I also bought the simpler PID version and was pretty sure that at least the timer could be turned on via some setting, since the PID's look to be the same model. I was excited to come upon this thread, but unfortunatly It didn't work for my Auber "PID Control Retrofit KIT for Rancilio Silvia w/ screw RTD sensor", for the older Silvia's. I found the secret menu, but there are only 4 options, and the tA one is missing. I guess this PID is a different than the others, or they've caught onto this workaround and moved the settings around







.

If anyone knows of another possible setting to turn on the timer or pre-infusion, please post.

Coffeecenter, what is the model of your PID? I believe mine is the SYL-1512A.

Thanks!


----------



## coockiechase

does the "0037" work for the gaggia version?


----------



## jeffrey

I tried to unlock the pre infusion timer setting but it seems like the timer does not control the brew switch. I have to manually turn the brew switch on.

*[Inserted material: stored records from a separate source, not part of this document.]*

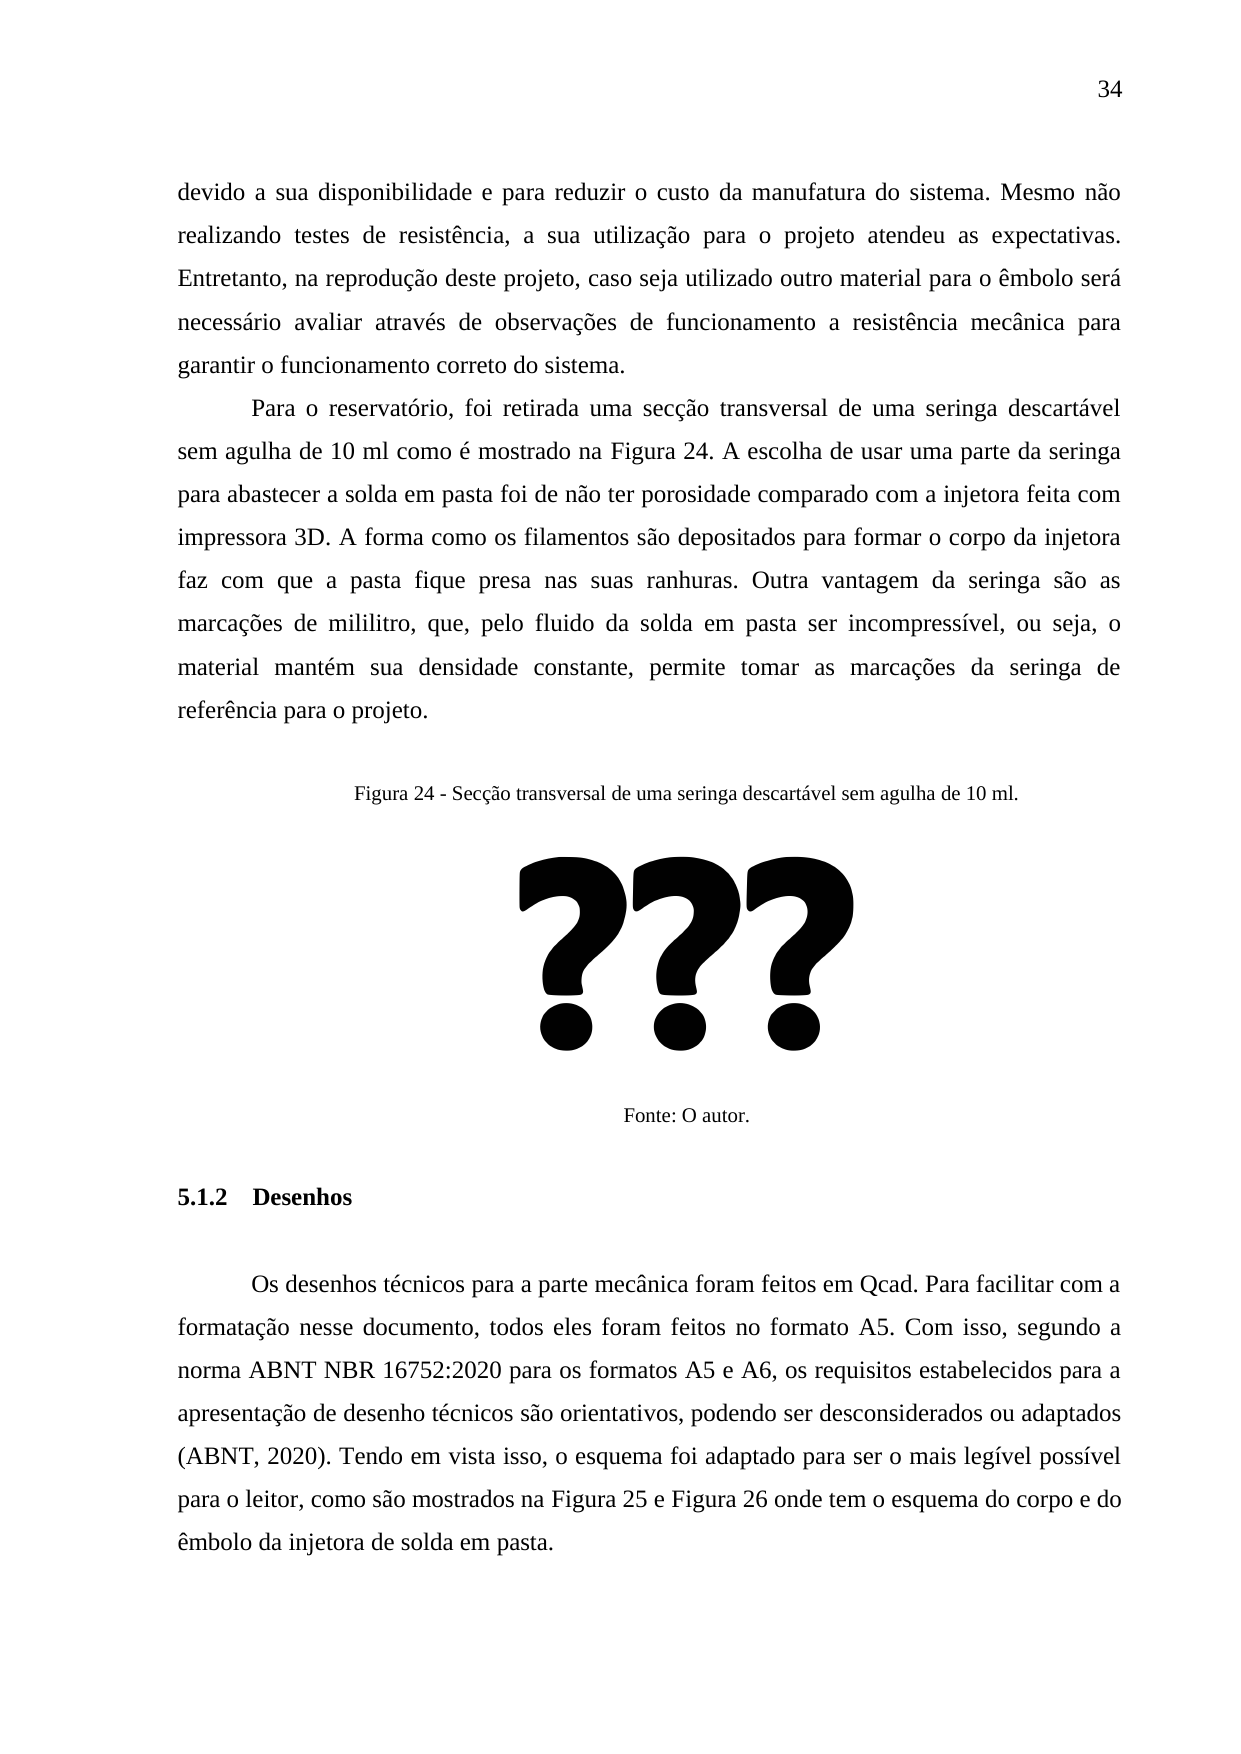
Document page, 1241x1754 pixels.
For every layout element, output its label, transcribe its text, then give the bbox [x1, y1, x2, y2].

picture [446, 817, 927, 1092]
text Figura 24 - Secção transversal de uma seringa descartável sem agulha de 10 ml. [177, 781, 1122, 805]
text Os desenhos técnicos para a parte mecânica foram feitos em Qcad. Para facilitar com a formatação nesse documento, todos eles foram feitos no formato A5. Com isso, segundo a norma ABNT NBR 16752:2020 para os formatos A5 e A6, os requisitos estabelecidos para a apresentação de desenho técnicos são orientativos, podendo ser desconsiderados ou adaptados (ABNT, 2020). Tendo em vista isso, o esquema foi adaptado para ser o mais legível possível para o leitor, como são mostrados na Figura 25 e Figura 26 onde tem o esquema do corpo e do êmbolo da injetora de solda em pasta. [177, 1269, 1122, 1556]
text Para o reservatório, foi retirada uma secção transversal de uma seringa descartável sem agulha de 10 ml como é mostrado na Figura 24. A escolha de usar uma parte da seringa para abastecer a solda em pasta foi de não ter porosidade comparado com a injetora feita com impressora 3D. A forma como os filamentos são depositados para formar o corpo da injetora faz com que a pasta fique presa nas suas ranhuras. Outra vantagem da seringa são as marcações de mililitro, que, pelo fluido da solda em pasta ser incompressível, ou seja, o material mantém sua densidade constante, permite tomar as marcações da seringa de referência para o projeto. [177, 393, 1122, 723]
subtitle Desenhos [177, 1182, 1122, 1211]
text Fonte: O autor. [177, 1103, 1122, 1127]
text devido a sua disponibilidade e para reduzir o custo da manufatura do sistema. Mesmo não realizando testes de resistência, a sua utilização para o projeto atendeu as expectativas. Entretanto, na reprodução deste projeto, caso seja utilizado outro material para o êmbolo será necessário avaliar através de observações de funcionamento a resistência mecânica para garantir o funcionamento correto do sistema. [177, 177, 1122, 378]
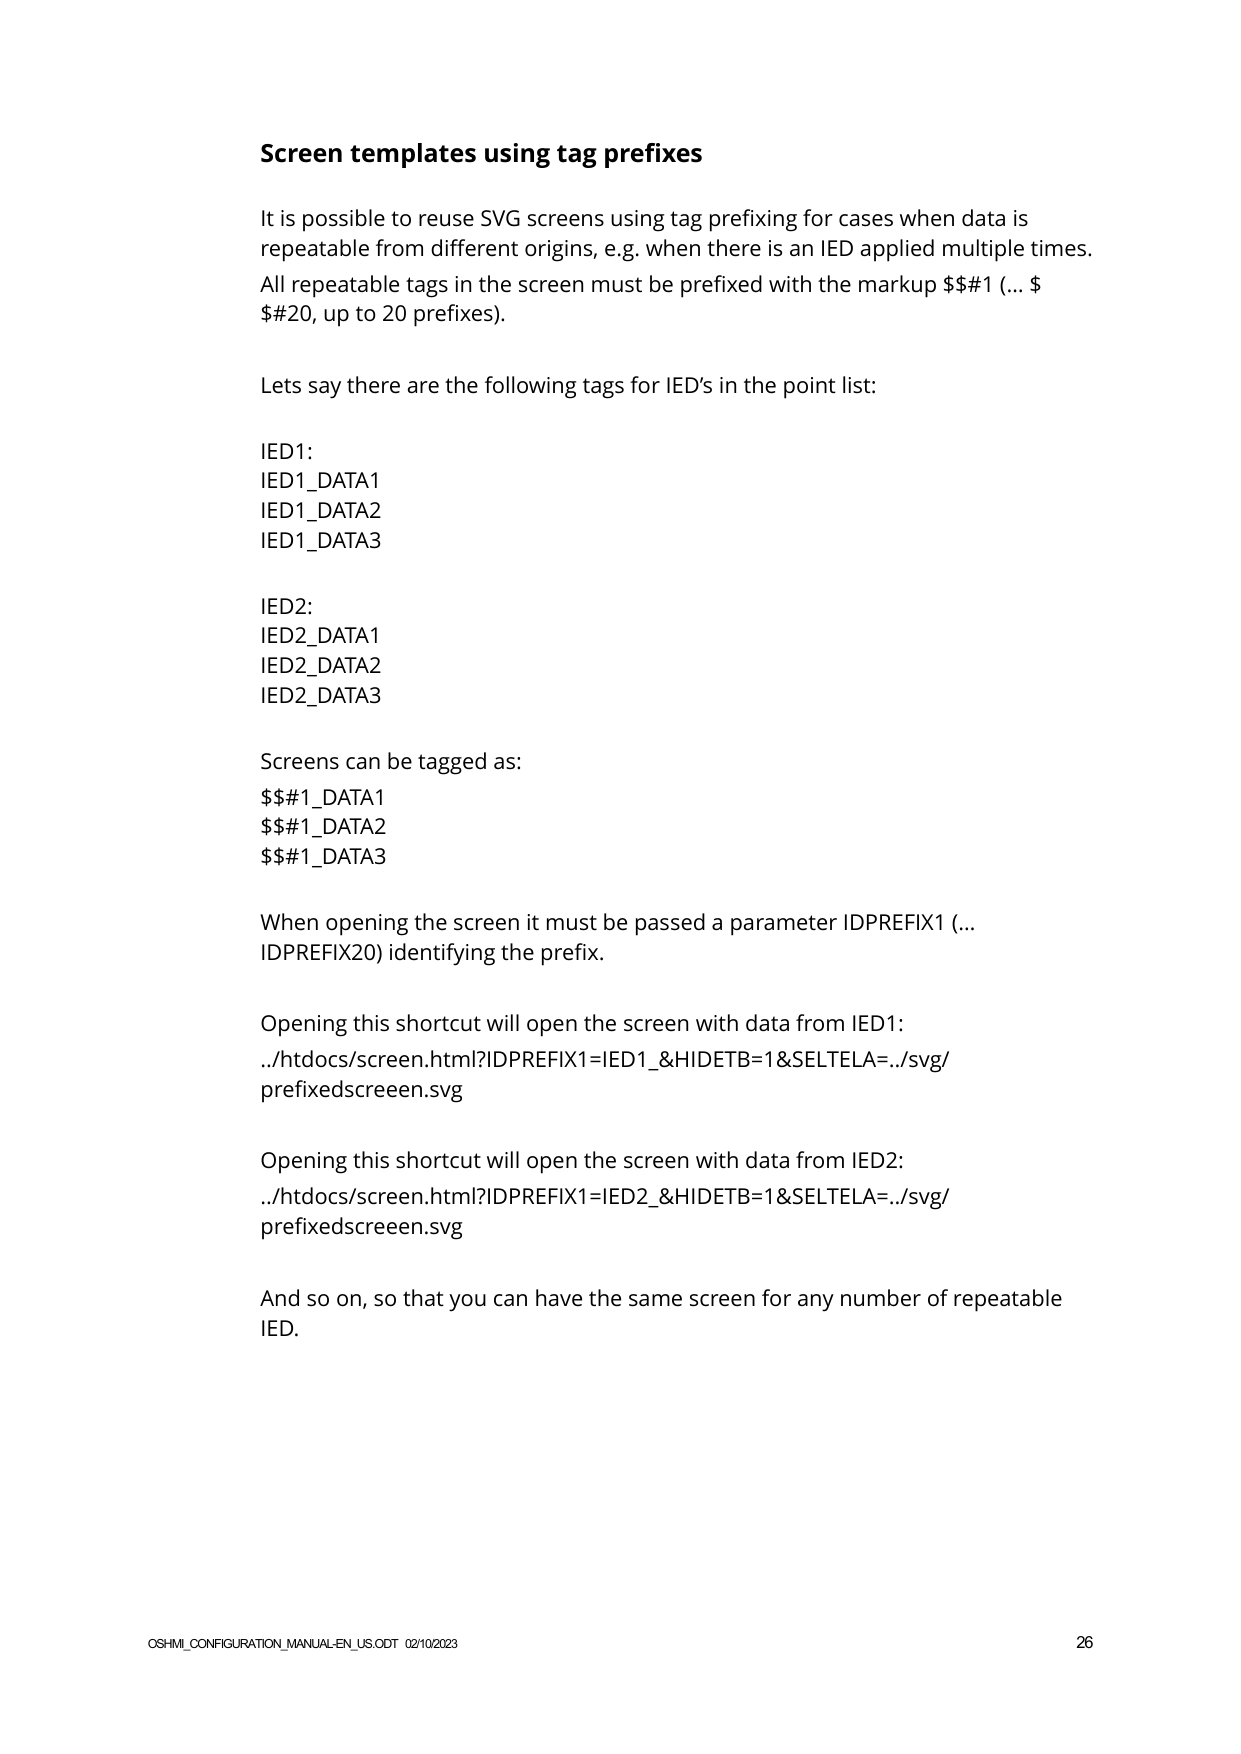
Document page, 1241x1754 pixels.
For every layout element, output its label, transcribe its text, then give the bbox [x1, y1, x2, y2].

text Opening this shortcut will open the screen with data from IED2: [260, 1145, 1093, 1175]
text $$#1_DATA1 $$#1_DATA2 $$#1_DATA3 [260, 781, 1093, 901]
text When opening the screen it must be passed a parameter IDPREFIX1 (… IDPREFIX20) identifying the prefix. [260, 907, 1093, 966]
subtitle Screen templates using tag prefixes [260, 136, 1093, 170]
text All repeatable tags in the screen must be prefixed with the markup $$#1 (… $$#20, up to 20 prefixes). [260, 268, 1093, 328]
text ../htdocs/screen.html?IDPREFIX1=IED1_&HIDETB=1&SELTELA=../svg/prefixedscreeen.svg [260, 1044, 1093, 1103]
text Screens can be tagged as: [260, 746, 1093, 775]
text It is possible to reuse SVG screens using tag prefixing for cases when data is repeatable from different origins, e.g. when there is an IED applied multiple times. [260, 203, 1093, 262]
text And so on, so that you can have the same screen for any number of repeatable IED. [260, 1283, 1093, 1342]
text Opening this shortcut will open the screen with data from IED1: [260, 1008, 1093, 1038]
text Lets say there are the following tags for IED’s in the point list: [260, 370, 1093, 400]
text IED2: IED2_DATA1 IED2_DATA2 IED2_DATA3 [260, 591, 1093, 739]
text ../htdocs/screen.html?IDPREFIX1=IED2_&HIDETB=1&SELTELA=../svg/prefixedscreeen.svg [260, 1181, 1093, 1241]
text IED1: IED1_DATA1 IED1_DATA2 IED1_DATA3 [260, 406, 1093, 584]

I basically connected pin 4 to pin 2 and pin 5 to pin 9 (as shown in the picture, the two red wires)

Anyone have any ideas?


----------



## AussieEx

The timer alone doesn't require any wiring at all. I use it daily, and it's a very convenient way of timing shots while manually actuating the brew switch.

For the PID to control the brew switch, wiring is required. Both a jumper on the PID and a cable to the brew switch I believe. But all the details are upthread.


----------



## Adder

Had the auber installed for a while now. Just disabled the pre infusion timers. Pulled my best looking naked shot straight off the bat.. I'm now thinkin pre infusion is not what it is cracked up to be.... any thoughts?


----------



## Chrisrbk

Not sure if I can revive this, but it looks like on the later models 0037 no longer exists. Any ideas?


----------